The book is divided into four extremely full sections. As brought up in in my introduction to this review, 383 pages is an exceptional length for a scholarly book of this kind and it speaks well for the project that none of the book feels stretched or like a tangential addition. The sections are as follows: Sustaining Instructors, Students, and Classroom Practices; Sustaining Writing Programs; Sustaining Writing Center, Research Centers, and Community Programs; and Sustaining Scholarship and the Environment. The combined sections contain a total of eighteen chapters, not including the introduction and contributor bios with photos.

Once in the text itself, an obvious advantage of the digital platform is increased use of photos/images and the fact that color is default. Perhaps this is too obvious, but as an editor and writer in the midst of finishing a book right now using traditional print methodology, full color reproduction was simply not an option this time out for Moon City Review 2009: An Annual of Poetry, Story, Art, & Criticism. I wanted it badly for the archival piece that featured previously unpublished illustrations, but it simply wasn’t in the budget–higher reproduction costs and higher paper costs. The book series will eventually have full color, but as a new series, we’re taking a two-year running start at it. This is what I’m talking about: the fact that there are color photos and graphics goes without saying–a pixel’s a pixel. However, it makes a huge difference for the quality, appearance, and functionality for this book. For example, screen shots usually look terrible in grayscale since, designed in color, they often have inadequate variation in tone, making the shot indistinct.
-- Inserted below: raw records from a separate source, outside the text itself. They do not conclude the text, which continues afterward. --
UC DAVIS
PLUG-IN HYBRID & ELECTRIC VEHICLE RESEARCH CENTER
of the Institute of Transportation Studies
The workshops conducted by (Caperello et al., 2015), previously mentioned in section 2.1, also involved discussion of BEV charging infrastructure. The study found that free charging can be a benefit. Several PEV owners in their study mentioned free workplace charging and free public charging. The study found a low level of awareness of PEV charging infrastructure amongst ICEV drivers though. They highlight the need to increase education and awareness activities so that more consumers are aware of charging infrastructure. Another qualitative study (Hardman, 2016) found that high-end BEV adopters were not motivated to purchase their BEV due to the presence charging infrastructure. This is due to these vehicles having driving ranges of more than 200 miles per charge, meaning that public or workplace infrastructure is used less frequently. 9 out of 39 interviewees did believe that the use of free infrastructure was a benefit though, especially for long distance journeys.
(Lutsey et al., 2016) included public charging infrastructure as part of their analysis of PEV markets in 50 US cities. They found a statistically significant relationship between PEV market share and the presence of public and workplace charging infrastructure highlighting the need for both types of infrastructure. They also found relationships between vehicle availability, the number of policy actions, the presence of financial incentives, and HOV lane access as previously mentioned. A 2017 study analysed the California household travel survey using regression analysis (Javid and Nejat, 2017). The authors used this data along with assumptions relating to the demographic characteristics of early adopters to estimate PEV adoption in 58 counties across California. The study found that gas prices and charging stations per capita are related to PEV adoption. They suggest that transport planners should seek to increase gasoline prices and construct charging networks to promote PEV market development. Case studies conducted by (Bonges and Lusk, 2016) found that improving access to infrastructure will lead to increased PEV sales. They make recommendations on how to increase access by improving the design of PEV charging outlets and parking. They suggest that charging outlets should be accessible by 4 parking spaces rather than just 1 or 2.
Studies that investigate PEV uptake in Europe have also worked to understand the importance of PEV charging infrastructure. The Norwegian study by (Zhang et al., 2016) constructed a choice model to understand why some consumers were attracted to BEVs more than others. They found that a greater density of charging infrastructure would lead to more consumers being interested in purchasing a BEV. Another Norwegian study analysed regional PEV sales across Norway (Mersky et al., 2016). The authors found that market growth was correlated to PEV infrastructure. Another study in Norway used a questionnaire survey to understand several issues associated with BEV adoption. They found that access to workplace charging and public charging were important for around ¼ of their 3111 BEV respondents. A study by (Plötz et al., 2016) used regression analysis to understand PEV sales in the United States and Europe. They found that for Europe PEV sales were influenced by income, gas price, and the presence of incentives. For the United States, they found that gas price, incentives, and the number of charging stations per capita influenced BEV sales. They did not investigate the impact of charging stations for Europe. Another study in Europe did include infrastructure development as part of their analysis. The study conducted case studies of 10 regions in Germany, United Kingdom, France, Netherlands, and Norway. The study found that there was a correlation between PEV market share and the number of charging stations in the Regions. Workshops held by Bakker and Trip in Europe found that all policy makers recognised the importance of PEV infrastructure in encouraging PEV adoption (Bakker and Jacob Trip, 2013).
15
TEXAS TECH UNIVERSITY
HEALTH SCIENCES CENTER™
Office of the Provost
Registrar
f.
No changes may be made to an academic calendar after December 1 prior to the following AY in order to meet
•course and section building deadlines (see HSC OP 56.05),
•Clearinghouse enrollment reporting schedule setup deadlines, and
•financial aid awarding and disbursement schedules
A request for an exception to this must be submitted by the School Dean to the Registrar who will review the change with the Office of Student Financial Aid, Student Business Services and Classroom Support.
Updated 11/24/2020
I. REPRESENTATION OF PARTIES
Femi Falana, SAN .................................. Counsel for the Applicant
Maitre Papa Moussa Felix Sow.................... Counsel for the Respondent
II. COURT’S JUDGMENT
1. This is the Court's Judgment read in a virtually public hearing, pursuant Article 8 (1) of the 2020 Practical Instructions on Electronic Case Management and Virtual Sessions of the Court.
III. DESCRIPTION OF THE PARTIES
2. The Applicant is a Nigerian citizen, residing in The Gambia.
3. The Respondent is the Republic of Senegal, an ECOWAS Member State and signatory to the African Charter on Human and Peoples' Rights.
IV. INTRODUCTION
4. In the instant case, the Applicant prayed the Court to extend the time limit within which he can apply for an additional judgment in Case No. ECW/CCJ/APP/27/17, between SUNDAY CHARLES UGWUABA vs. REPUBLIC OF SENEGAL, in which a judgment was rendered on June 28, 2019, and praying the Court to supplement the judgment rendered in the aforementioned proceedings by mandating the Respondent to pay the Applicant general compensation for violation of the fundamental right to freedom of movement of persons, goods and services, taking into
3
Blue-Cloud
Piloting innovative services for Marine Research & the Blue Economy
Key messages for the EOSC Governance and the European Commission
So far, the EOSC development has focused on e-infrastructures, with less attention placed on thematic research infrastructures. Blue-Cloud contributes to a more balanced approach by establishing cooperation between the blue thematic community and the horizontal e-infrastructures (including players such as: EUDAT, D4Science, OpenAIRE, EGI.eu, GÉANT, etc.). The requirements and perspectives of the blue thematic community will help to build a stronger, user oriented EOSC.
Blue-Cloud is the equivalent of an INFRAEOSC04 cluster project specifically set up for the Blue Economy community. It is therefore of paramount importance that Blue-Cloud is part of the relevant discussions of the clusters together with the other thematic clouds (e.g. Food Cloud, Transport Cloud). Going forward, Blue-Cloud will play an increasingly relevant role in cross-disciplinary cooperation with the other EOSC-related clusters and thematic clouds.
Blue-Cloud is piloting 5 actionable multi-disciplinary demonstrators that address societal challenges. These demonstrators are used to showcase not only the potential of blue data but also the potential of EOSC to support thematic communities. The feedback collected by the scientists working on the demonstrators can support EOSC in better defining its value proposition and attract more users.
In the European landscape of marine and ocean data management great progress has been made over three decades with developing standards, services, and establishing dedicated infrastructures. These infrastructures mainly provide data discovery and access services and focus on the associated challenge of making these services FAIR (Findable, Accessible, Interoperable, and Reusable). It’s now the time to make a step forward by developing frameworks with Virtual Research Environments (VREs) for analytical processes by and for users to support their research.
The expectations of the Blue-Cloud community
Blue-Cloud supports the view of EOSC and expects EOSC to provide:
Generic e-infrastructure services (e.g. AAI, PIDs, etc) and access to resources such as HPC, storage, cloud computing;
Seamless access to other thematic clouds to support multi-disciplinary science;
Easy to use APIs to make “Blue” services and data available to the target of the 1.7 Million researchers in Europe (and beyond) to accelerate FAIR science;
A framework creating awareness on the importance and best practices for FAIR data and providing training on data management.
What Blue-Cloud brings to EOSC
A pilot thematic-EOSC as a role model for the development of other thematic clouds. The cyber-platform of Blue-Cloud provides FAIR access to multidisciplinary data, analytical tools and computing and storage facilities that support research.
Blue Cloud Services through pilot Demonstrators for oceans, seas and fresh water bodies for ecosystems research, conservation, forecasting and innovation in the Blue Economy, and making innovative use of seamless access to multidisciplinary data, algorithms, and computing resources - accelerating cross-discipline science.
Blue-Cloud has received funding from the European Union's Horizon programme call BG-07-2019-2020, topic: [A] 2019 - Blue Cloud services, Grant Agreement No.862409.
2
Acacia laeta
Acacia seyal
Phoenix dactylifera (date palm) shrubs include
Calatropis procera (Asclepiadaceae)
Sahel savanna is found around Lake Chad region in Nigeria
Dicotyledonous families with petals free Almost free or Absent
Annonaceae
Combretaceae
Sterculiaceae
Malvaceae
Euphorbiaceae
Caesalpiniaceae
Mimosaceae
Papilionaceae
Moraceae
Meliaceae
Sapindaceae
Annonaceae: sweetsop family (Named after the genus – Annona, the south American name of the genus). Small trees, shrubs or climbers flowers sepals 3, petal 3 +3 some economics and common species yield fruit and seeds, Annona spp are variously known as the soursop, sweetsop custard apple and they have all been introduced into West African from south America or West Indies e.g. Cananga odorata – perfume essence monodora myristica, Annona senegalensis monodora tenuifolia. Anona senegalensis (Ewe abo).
The screenshots here are WYSIWYG. Even better is an example of a graphic from Kristie S. Fleckenstein, Fred Johnson, and Jackie Grutsch McKinne’s  “A Portable Ecology: Supporting New Media Writing and Laptop-ready Pedagogy.” A central concept for the chapter was what the authors described as”labyrinthine institutional loops” (46), which could also be described, using the focus of the collection as a whole, as a communicative ecology for decision-making or change. Along with Figure 2, “Models of Change,” which illustrates the concept in a four-part line drawing, directly underneath the drawing was a link to About Those Loops, a .mov file presentation. This was the moment the book moved from two to three dimensional publishing.